More recently, circRNAs have also been shown to directly activate nuclear gene transcription through mechanisms reminiscent of RNAa. In this context, circRNAs act as scaffolds that bridge RNA–protein–DNA interactions at promoter regions, paralleling the saRNA-Ago2-RITA complex seen in classical RNAa pathways [105,106]. One such mechanism involves exon–intron circRNAs (EIciRNAs), a subclass that retains intronic sequences and localizes to the nucleus. These EIciRNAs, such as circEIF3J and circPAIP2, bind to the promoter regions of their host genes and physically associate with both RNAPII and U1 snRNP, thereby stabilizing the transcriptional complex at the promoter and enhancing cis-acting transcriptional activation [105]. Another subclass, circular intronic RNAs (ciRNAs), also localizes to the nucleus and regulates transcription in cis. For example, ci-ankrd52 accumulates at its transcription site and interacts with elongating RNAPII to promote transcriptional elongation. Knockdown of ci-ankrd52 reduces the expression of its host gene, indicating its role as a positive regulator of RNAPII activity [107].
Notably, several circRNAs have been implicated in stem cell regulation. For instance, circBIRC6 maintains pluripotency in human embryonic stem cells by sponging miR-34a and miR-145, whereas circFOXP1 preserves mesenchymal stem cell identity by inhibiting microRNAs involved in differentiation. Together, these findings raise the possibility that circRNA-based regulatory modules may extend to RNAa-like promoter control mechanisms in stem cell self-renewal and lineage specification [108,109]. Collectively, the covalently closed structure of circRNAs supports their function as stable and versatile regulators of gene expression, enabling fine-tuned transcriptional activation through modulation of both initiation and elongation processes.

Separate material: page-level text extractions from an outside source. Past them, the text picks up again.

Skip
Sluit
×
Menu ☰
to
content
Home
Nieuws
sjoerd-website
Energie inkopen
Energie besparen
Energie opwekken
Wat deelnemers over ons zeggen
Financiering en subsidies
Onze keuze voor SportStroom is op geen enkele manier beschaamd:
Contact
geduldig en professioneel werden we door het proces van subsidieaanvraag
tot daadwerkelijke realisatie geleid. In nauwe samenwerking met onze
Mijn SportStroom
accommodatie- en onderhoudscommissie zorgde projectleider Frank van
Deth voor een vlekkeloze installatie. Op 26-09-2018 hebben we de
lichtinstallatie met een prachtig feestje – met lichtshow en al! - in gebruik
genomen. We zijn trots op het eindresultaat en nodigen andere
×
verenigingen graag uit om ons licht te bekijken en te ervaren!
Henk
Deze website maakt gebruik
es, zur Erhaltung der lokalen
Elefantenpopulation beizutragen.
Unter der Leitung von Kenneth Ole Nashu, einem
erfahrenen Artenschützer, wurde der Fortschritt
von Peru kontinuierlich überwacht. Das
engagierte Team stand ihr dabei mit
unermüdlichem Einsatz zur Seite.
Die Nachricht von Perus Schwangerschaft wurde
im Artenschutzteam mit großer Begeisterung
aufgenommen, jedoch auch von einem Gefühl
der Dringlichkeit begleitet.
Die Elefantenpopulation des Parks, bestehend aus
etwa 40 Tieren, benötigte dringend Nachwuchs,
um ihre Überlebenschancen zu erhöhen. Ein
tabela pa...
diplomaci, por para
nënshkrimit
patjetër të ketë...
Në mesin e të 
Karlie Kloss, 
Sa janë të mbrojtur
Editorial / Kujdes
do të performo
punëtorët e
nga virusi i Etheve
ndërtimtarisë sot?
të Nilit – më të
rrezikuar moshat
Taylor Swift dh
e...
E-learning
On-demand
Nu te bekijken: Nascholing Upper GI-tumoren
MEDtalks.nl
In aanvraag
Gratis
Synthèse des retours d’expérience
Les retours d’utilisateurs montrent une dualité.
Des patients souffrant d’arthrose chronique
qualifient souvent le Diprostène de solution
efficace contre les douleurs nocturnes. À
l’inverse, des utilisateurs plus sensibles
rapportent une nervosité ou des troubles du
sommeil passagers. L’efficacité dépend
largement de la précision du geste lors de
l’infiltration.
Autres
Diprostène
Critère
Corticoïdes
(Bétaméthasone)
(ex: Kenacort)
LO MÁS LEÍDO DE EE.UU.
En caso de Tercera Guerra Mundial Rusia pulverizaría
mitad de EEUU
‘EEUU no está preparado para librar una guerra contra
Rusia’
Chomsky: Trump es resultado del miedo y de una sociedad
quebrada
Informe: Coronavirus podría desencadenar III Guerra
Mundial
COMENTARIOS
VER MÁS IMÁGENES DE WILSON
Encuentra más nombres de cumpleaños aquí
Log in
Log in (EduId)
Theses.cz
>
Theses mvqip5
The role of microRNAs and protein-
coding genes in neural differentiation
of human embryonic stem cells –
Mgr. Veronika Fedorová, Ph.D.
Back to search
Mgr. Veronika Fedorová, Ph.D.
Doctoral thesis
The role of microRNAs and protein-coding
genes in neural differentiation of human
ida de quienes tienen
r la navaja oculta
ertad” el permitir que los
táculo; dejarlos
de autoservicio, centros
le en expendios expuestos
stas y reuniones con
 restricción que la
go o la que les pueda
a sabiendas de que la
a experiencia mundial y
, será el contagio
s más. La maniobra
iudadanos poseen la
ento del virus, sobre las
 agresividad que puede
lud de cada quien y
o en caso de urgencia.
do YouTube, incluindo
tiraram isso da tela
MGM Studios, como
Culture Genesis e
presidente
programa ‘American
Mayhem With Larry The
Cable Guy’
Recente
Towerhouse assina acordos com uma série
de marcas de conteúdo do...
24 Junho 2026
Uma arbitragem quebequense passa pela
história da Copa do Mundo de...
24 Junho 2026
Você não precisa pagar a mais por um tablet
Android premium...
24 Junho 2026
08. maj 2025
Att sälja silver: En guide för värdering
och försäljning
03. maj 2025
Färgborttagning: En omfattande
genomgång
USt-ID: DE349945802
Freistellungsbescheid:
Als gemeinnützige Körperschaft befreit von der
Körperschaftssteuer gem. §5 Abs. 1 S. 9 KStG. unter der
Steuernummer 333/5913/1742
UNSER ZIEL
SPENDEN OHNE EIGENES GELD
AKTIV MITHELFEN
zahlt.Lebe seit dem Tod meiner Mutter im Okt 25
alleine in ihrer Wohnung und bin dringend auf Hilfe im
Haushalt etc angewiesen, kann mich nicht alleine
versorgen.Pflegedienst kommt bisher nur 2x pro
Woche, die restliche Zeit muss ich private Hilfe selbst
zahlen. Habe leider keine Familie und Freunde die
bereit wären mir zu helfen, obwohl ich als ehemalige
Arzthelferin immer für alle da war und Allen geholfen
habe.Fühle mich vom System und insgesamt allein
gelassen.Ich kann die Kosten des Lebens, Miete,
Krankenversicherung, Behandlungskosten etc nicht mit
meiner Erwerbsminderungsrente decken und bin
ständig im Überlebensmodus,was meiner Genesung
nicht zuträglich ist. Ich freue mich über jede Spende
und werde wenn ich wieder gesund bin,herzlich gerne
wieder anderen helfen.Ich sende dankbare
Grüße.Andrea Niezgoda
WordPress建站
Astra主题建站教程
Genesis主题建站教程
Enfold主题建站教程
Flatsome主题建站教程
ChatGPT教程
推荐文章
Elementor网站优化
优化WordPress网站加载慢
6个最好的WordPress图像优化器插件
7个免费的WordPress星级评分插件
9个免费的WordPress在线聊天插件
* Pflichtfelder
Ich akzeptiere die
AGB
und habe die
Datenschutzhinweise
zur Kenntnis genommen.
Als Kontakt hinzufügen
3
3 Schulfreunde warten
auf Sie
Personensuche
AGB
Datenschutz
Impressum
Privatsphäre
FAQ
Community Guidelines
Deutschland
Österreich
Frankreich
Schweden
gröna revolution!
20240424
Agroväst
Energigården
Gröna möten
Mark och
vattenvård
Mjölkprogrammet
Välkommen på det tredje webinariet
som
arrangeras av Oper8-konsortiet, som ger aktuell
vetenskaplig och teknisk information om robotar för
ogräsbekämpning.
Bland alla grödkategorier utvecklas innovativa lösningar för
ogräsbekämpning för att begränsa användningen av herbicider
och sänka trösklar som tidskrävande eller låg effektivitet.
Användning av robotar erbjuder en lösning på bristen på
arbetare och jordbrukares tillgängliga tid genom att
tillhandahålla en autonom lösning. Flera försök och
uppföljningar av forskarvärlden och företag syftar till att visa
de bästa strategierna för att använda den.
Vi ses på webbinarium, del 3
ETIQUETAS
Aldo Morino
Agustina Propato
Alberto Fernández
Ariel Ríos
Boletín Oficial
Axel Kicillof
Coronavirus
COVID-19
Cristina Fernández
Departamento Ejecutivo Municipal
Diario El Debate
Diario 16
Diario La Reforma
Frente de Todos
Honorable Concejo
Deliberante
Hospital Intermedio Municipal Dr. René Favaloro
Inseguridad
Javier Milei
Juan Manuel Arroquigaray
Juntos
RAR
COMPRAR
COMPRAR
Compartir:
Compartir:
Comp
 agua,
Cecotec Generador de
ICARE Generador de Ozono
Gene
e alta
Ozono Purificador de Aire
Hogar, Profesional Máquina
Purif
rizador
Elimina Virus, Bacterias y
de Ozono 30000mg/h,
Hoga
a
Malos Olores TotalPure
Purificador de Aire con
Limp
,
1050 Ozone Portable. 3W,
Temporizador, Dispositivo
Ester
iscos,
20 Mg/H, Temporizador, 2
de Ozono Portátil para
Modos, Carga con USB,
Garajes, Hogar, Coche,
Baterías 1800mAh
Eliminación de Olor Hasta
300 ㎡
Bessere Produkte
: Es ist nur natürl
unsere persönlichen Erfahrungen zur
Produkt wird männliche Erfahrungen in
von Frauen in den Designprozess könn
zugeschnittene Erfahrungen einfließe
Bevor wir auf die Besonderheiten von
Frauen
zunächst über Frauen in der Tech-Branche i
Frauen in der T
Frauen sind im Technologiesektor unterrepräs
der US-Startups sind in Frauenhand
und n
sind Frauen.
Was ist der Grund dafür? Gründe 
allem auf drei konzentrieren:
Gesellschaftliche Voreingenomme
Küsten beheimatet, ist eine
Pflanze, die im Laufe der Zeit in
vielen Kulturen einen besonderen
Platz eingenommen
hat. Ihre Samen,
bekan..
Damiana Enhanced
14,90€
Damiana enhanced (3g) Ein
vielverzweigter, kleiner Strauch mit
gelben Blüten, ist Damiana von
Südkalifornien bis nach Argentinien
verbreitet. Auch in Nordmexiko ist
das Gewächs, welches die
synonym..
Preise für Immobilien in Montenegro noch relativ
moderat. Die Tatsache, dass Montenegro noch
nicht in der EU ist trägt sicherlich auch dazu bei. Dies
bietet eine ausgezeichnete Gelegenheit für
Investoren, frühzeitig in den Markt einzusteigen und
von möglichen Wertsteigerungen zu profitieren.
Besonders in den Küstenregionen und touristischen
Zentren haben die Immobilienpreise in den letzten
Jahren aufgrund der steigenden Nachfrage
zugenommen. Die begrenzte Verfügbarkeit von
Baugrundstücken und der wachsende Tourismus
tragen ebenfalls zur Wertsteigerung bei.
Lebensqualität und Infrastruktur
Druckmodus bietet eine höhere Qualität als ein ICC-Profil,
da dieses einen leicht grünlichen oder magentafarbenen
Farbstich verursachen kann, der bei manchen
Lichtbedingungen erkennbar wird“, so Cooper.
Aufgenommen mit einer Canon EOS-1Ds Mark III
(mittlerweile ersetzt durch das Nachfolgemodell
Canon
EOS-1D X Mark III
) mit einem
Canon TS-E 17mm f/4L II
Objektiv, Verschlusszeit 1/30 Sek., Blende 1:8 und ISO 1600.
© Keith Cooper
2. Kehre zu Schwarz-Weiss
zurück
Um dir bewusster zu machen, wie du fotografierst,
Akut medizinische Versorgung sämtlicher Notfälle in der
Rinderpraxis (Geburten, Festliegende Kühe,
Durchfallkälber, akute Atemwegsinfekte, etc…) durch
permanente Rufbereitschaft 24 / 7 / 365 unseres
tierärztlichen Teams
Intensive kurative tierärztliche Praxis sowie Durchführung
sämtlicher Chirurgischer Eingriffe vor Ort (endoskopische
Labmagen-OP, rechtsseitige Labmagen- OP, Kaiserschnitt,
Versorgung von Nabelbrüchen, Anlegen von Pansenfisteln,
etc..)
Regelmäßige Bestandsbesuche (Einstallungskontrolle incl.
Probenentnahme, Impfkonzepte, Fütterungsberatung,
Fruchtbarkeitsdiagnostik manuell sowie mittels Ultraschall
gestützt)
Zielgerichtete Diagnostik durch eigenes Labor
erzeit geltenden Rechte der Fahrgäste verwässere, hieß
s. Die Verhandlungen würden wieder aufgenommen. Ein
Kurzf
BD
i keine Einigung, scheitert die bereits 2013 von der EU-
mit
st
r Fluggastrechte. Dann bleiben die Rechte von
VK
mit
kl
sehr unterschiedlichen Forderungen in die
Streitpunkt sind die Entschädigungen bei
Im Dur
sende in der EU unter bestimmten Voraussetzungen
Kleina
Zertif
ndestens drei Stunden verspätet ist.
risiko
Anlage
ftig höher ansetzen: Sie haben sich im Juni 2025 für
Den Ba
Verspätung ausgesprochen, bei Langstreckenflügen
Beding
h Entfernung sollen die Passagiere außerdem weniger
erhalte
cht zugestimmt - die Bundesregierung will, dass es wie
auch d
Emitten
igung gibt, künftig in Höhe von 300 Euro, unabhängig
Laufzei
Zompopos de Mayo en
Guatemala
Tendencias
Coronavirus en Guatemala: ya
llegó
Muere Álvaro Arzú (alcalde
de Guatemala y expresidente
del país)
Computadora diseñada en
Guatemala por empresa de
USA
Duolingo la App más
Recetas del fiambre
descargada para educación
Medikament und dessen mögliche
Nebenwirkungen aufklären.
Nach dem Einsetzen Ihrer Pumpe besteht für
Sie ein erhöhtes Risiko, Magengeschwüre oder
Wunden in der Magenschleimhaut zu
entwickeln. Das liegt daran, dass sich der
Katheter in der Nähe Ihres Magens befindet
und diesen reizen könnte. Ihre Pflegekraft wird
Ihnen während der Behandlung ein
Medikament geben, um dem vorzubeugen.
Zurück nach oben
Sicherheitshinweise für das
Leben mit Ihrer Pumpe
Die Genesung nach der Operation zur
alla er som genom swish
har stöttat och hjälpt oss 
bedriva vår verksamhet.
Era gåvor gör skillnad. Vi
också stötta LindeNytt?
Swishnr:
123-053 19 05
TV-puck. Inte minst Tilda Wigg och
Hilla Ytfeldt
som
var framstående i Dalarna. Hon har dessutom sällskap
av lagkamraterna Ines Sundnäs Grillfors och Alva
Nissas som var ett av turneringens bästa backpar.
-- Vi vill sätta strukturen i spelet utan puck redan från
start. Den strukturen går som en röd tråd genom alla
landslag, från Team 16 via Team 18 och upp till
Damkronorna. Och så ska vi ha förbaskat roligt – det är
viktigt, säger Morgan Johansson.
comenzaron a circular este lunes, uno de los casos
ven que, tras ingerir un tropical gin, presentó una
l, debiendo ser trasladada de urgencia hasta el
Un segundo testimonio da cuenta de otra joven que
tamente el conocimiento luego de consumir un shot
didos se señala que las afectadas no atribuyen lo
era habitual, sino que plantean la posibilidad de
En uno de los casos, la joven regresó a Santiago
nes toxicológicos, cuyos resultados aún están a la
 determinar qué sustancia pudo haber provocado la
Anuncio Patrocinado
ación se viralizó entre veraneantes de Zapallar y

2.2.3. Promoter-Associated Noncoding RNAs (pancRNAs)

Promoter-associated ncRNAs (pancRNAs, also known as upstream transcripts (PROMPTs) are a class of noncoding transcripts ex-pressed in close proximity to TSS [110,111,112]. They are typically transcribed bidirectionally from active promoter regions, similar to enhancer RNAs (eRNAs) [113,114,115,116], often overlapping with promoter-associated antisense transcripts, and are thought to arise as byproducts of RNAPII initiation events [117,118]. Unlike other long ncRNAs, pancRNAs exert predominantly cis-regulatory functions by modulating the transcriptional activity of adjacent genes [119].
Recent evidence suggests that pancRNAs promote gene activation by enhancing chromatin accessibility through epigenetic mechanisms. Specifically, pancRNA expression correlates with the enrichment of active histone marks such as H3K4 trimethylation and H3K27 acetylation at their corresponding promoters [111]. In rat cell lines, overexpression of single-stranded pancRNAs has been shown to induce sequence-specific DNA demethylation at target promoters, supporting a model in which pancRNAs remodel the local epigenetic landscape to favor transcriptional activation [120]. A representative mechanistic example involves the promoter-associated antisense RNA, paRCDH1-AS, transcribed from the Cadherin-1 (CDH1) locus. paRCDH1-AS acts as an RNA scaffold that sequesters epigenetic UHRF1, DNMT3A, SUV39H1, and SUZ12, thereby preventing their binding to the CDH1 promoter [121]. This mechanistic parallel with RNAa pathways supports the notion that pancRNAs can serve as endogenous mediators of promoter-directed, RNA-dependent gene activation.
Functionally, in developmental and stem cell contexts, pancRNAs have been proposed to modulate chromatin plasticity and lineage-specific gene activation, positioning them as crucial mediators that link promoter transcriptional activity with epigenetic reprogramming [117,122]. These observations position pancRNAs as important regulators that integrate transcriptional and epigenetic control at promoter regions to fine-tune gene activation.
Taken together, promoter-targeting RNAs of distinct origins converge on a common sequence of event-promoter recognition, local chromatin activation, and promotion of transcription initiation and elongation (Figure 2).
Figure 2. Endogenous and synthetic promoter-directed RNAs activate transcription: (A) Endogenous promoter-directed RNAs: (a) miRNAs; (b) smRNAs; (c) circRNAs; and (d) pancRNAs. These RNAs recognize promoter DNA or promoter-associated transcripts, displace repressive complexes, recruit transcriptional co-activators, and scaffold RNAPII or U1 snRNP at the target locus, leading to accumulation of active histone marks and stabilization of transcriptionally engaged RNAPII. (B) Synthetic saRNAs: promoter-complementary saRNAs are loaded onto Ago2 and, together with RHA and CTR9, form an activating complex at the target promoter, inducing H2BK120ub, followed by H3K4me3 and H3K79me3, enhanced RNAPII recruitment and Ser2 phosphorylation, nucleosome repositioning, and productive transcriptional activation of endogenous genes. Note: Abbreviations: Ago2, Argonaute 2; saRNA, small activating RNA; smRNA, small modulatory RNA; circRNA, circular RNA; pancRNA, promoter-associated noncoding RNA; RHA, RNA helicase A; CTR9, CTR9 subunit of the polymerase-associated factor (PAF1) complex; RNAPII, RNA polymerase II; H2BK120ub, monoubiquitination of histone H2B at lysine 120; H3K4me3, trimethylation of histone H3 at lysine 4; H3K79me3, trimethylation of histone H3 at lysine 79; RISC, RNA-induced silencing complex; siRNA, small interfering. Created in Biorender. Lee, H. (2025) https://app.biorender.com/illustrations/68afd2ff58b546446ba9a294?slideId=d644e283-3965-4d0f-98bf-b27d89625255.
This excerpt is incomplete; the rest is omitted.